How do I find the original photos that were lost from iphoto? I think I had two iphoto libraries and I upgraded my system software from OS10.5 to 10.6 and the old Library came up in iphoto and i lost about 8 months of photos from the new library I had. Where are these photos? They must still be on my hard drive but I don't know how to access them.

Thanks,

tackjibe


----------



## Oakbridge (Mar 8, 2005)

tackjibe said:


> How do I find the original photos that were lost from iphoto? I think I had two iphoto libraries and I upgraded my system software from OS10.5 to 10.6 and the old Library came up in iphoto and i lost about 8 months of photos from the new library I had. Where are these photos? They must still be on my hard drive but I don't know how to access them.
> 
> Thanks,
> 
> tackjibe


Try holding the Option key down while launching iPhoto. It should ask you which library you want to use.


----------



## tackjibe (Sep 17, 2004)

No good. I lost several months of photos some were not backed up. I tried Disk Driller and it recovered a lot of photos but not the ones I needed. I'm going to get an external hard drive. Some of the photos were in "Dropbox" but I only got that recently.


----------



## tompatrick (Oct 14, 2011)

tackjibe said:


> No good. I lost several months of photos some were not backed up. I tried Disk Driller and it recovered a lot of photos but not the ones I needed. I'm going to get an external hard drive. Some of the photos were in "Dropbox" but I only got that recently.


Some of the photos that could not be recovered using disk drill may be because they were overwritten? Did you try other recovery tools?


----------



## tackjibe (Sep 17, 2004)

No. Are there others?


----------



## tompatrick (Oct 14, 2011)

tackjibe said:


> No. Are there others?


Yes, there are plenty of tools available in photo recovery section. I did a quick search on google with the term mac photo recovery and found following results:

Stellar for Mac photo recovery
Mackeeper for Mac photo recovery
Wondershare for Mac Photo recovery

The above tools provide free evaluation so you can scan your drive and volume again and preview the files to check if you have recovered those you want.

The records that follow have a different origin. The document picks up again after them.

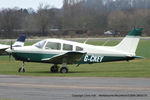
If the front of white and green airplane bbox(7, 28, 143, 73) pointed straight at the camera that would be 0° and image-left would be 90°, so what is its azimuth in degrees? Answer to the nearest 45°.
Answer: approximately 90°
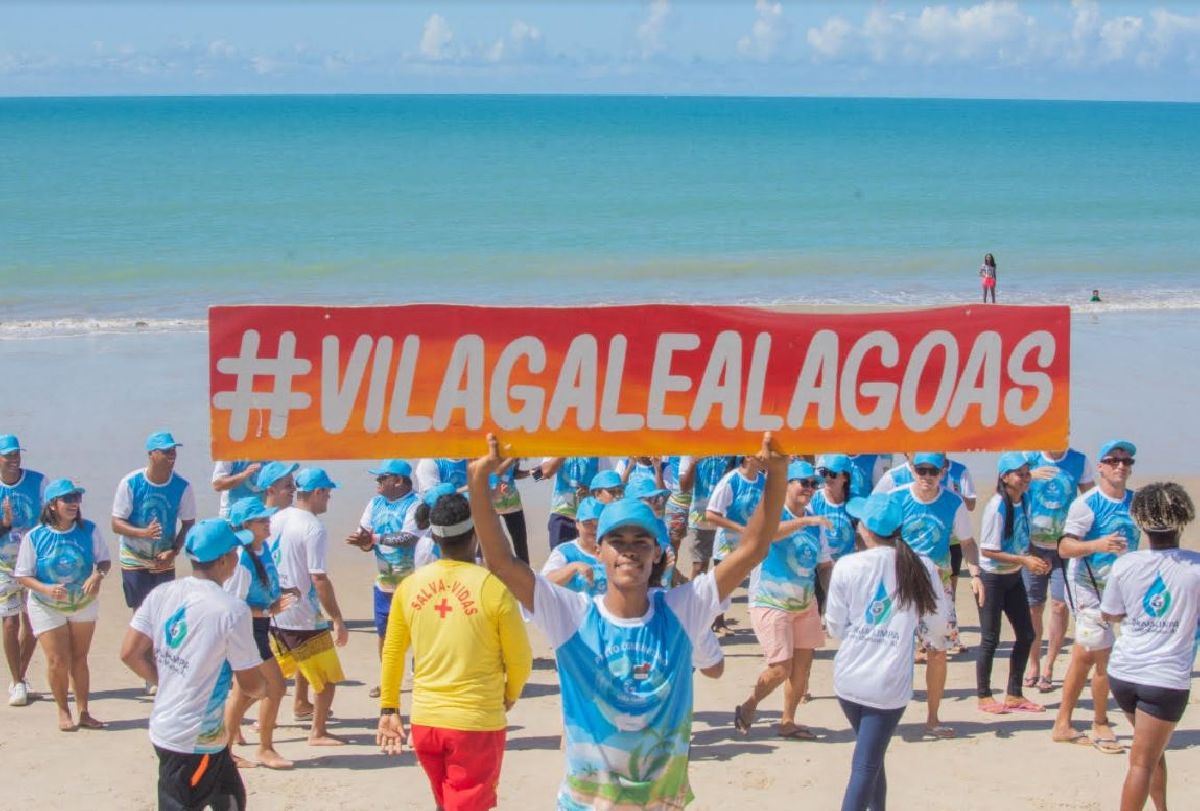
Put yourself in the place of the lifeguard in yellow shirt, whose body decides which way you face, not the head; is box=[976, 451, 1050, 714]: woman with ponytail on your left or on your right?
on your right

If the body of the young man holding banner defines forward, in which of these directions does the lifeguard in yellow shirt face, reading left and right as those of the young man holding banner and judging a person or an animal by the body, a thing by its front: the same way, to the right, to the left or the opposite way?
the opposite way

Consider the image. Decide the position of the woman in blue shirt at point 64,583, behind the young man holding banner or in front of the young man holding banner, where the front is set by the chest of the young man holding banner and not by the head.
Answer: behind

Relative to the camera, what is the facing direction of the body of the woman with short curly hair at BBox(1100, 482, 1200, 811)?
away from the camera

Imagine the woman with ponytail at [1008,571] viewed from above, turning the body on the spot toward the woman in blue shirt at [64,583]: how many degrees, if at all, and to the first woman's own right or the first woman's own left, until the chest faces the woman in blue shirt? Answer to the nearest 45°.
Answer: approximately 135° to the first woman's own right

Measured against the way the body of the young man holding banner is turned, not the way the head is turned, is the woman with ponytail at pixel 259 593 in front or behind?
behind

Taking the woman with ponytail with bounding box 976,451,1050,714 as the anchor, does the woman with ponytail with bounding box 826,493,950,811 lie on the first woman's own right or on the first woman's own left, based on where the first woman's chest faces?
on the first woman's own right

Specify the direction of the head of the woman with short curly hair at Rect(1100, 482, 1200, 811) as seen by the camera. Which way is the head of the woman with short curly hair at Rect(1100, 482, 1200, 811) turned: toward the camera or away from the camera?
away from the camera

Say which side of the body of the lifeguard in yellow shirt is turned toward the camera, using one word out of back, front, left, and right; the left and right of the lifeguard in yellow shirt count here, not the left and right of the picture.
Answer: back

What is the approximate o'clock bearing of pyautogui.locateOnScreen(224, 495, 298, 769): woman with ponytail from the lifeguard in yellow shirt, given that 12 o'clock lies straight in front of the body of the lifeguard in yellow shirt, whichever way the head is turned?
The woman with ponytail is roughly at 11 o'clock from the lifeguard in yellow shirt.

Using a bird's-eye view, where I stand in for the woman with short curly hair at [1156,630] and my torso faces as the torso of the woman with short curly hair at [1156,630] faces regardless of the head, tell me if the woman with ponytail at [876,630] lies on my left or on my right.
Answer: on my left

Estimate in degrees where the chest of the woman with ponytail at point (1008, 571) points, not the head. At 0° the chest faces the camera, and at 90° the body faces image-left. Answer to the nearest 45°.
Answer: approximately 315°
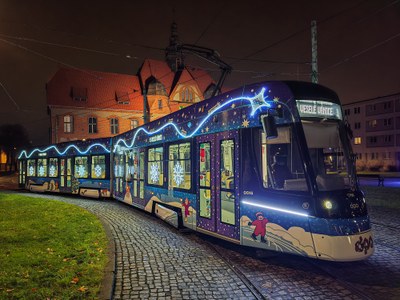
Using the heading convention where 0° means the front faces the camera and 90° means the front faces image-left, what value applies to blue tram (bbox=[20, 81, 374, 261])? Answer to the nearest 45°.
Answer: approximately 315°

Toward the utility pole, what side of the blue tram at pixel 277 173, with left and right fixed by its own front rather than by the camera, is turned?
left
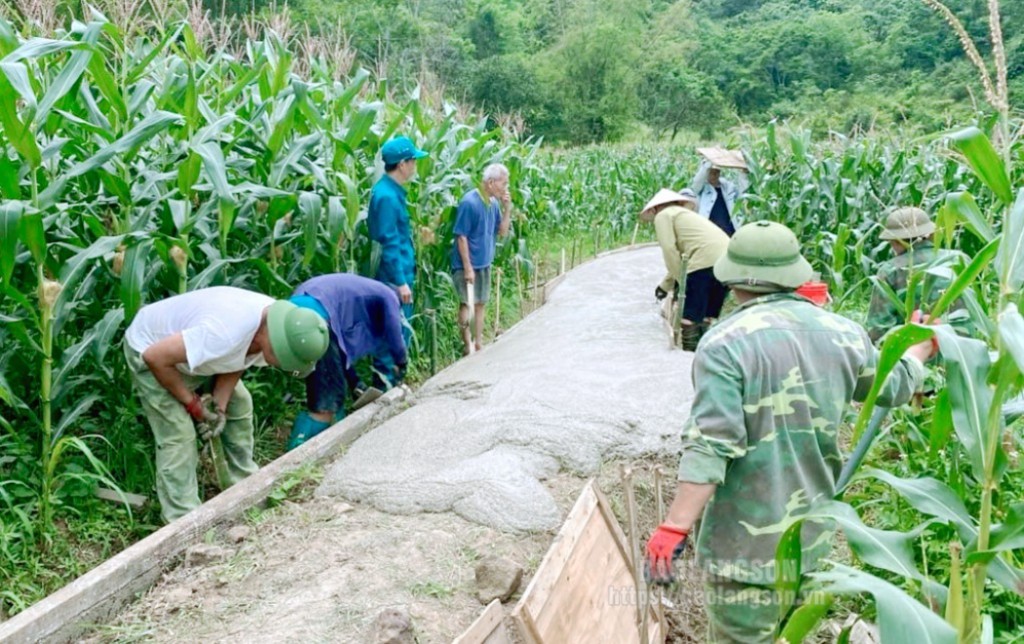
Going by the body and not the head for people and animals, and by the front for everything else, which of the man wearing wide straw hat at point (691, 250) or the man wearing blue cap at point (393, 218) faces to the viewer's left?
the man wearing wide straw hat

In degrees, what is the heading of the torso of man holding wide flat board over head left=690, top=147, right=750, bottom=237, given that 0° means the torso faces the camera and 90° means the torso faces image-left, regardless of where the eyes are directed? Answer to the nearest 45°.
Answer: approximately 45°

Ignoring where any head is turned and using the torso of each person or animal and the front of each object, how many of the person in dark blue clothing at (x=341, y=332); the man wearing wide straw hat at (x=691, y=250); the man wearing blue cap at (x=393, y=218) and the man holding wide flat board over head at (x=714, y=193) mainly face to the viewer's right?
2

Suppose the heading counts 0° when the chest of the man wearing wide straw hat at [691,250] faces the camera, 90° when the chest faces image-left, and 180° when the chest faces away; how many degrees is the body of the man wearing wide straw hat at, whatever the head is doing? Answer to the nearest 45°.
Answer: approximately 90°

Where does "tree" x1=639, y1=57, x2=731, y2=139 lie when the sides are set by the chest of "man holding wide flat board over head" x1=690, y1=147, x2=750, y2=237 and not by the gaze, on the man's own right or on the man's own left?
on the man's own right

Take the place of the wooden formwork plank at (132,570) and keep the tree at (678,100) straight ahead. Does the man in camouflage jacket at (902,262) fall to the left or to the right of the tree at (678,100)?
right

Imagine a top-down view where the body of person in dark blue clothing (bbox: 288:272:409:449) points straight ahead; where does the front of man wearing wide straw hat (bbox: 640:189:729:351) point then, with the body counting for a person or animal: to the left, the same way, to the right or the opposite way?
the opposite way

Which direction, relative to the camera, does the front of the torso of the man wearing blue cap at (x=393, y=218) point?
to the viewer's right

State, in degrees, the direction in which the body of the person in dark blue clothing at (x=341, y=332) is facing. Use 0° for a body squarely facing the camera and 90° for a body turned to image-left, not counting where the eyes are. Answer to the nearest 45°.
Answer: approximately 270°
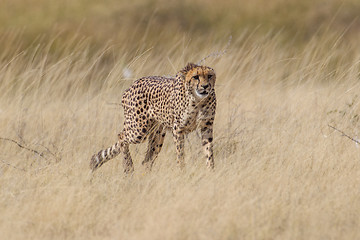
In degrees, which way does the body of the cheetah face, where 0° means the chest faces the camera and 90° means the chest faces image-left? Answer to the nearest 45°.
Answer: approximately 315°
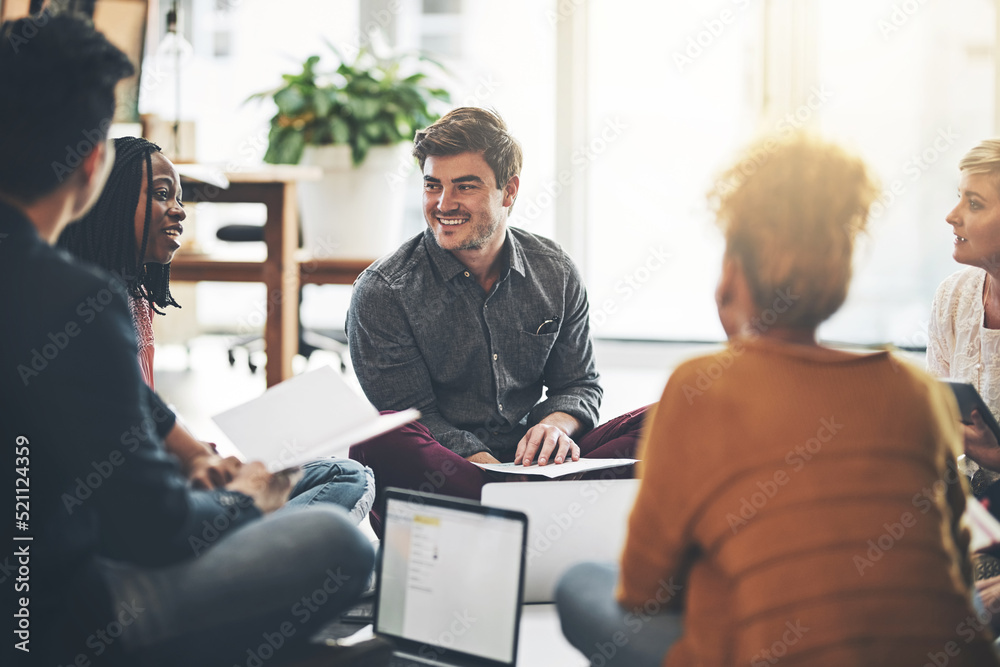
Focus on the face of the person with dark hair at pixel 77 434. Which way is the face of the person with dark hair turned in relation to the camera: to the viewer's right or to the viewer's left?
to the viewer's right

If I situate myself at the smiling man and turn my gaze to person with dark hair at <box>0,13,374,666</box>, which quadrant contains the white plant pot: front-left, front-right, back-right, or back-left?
back-right

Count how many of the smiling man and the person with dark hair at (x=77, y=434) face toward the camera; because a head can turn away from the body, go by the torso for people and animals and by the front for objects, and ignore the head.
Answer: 1

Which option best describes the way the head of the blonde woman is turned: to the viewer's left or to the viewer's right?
to the viewer's left

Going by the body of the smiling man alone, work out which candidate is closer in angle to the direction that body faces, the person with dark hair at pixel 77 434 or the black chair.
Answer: the person with dark hair

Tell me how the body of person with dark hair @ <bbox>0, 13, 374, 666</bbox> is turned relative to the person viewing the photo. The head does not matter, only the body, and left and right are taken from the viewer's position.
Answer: facing away from the viewer and to the right of the viewer

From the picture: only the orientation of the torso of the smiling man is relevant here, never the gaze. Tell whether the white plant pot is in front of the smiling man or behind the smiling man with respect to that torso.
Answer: behind

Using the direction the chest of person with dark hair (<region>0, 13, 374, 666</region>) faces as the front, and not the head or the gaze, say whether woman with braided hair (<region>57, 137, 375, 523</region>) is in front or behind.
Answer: in front
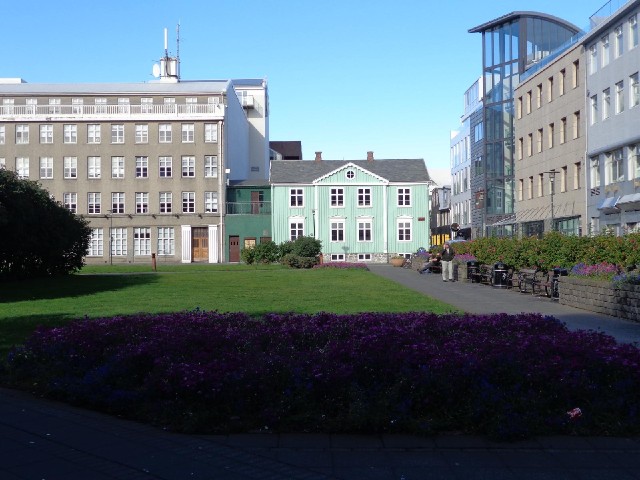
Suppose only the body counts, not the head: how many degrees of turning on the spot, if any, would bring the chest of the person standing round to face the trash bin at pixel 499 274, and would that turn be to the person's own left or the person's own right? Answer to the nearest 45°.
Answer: approximately 45° to the person's own left

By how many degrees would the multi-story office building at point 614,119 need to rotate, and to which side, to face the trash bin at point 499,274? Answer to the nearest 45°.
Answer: approximately 45° to its left

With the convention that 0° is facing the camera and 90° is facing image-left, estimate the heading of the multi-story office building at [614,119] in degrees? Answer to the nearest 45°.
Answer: approximately 45°

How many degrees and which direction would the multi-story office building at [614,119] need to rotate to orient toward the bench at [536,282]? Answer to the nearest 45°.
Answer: approximately 45° to its left

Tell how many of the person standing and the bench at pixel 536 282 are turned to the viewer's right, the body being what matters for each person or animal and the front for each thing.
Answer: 0

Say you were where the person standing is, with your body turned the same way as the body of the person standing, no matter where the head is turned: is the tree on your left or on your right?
on your right

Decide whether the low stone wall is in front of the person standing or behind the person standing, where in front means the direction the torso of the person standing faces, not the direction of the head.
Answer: in front

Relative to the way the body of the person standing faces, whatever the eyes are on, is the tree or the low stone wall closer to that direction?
the low stone wall

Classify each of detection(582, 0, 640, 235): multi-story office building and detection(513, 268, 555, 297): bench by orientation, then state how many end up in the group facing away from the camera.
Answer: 0
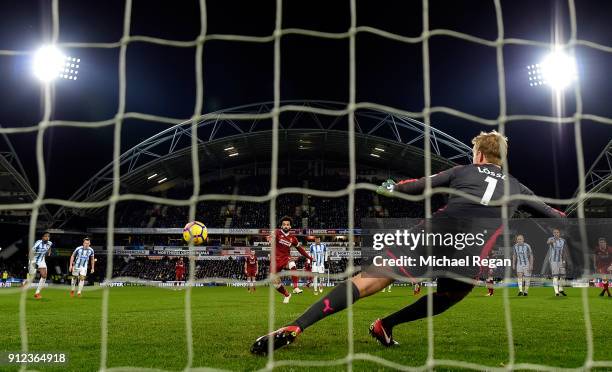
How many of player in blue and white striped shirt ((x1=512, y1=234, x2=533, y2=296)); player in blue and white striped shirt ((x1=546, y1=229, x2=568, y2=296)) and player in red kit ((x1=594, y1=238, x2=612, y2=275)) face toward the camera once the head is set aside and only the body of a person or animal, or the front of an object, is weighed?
3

Also you can go for selective scan by inserting certain file formats if the software allows.


----------



## Lawrence (Mar 11, 2003)

Have you checked in your "Pictures" folder?
Look for "iPhoto Library" and then double click it.

It'll open all your photo's.

It might even ask you if you want to upgrade,
Press upgrade if it does and hopefully all your photo's will magically appear.

Personally, I don't like iPhoto,
I prefer to keep all my photo's on an external drive outside of iPhoto.


----------



## eMacMan (Nov 27, 2006)

Lawrence said:


> Have you checked in your "Pictures" folder?
> Look for "iPhoto Library" and then double click it.
> 
> It'll open all your photo's.
> ...


Mine are internal but not within iPhoto, also triple backed externally but I agree iPhoto is a real PIA when it comes to archiving or even a general clean-up.


----------



## chas_m (Dec 2, 2007)

Stay FAR AWAY from MacKeeper. BAD product!!!


----------



## keebler27 (Jan 5, 2007)

Hi Tackjibe,

Before you try this, back your mac's HD up. Some folks it's not highly advisable to go this route so it's a solid idea to back up before you do. 

Maybe your photos are indeed still on your hard drive, but just not showing up in the actual software.

Then open a finder window, go to Pictures - iPhoto Library.

right click and choose 'show package contents'

look for the 'Originals' folder

There should be sub folders containing your folders.

I will admit that I don't know how this works for multiple iPhoto libraries, but I would assume there would simply be multiple folders (1 for each library?).

Once you find the photos, copy them to another location. Don't delete anything in this folder or you could further screw up your iPhoto library. Any deletions should be done from the software.

Cheers,
Keebler


----------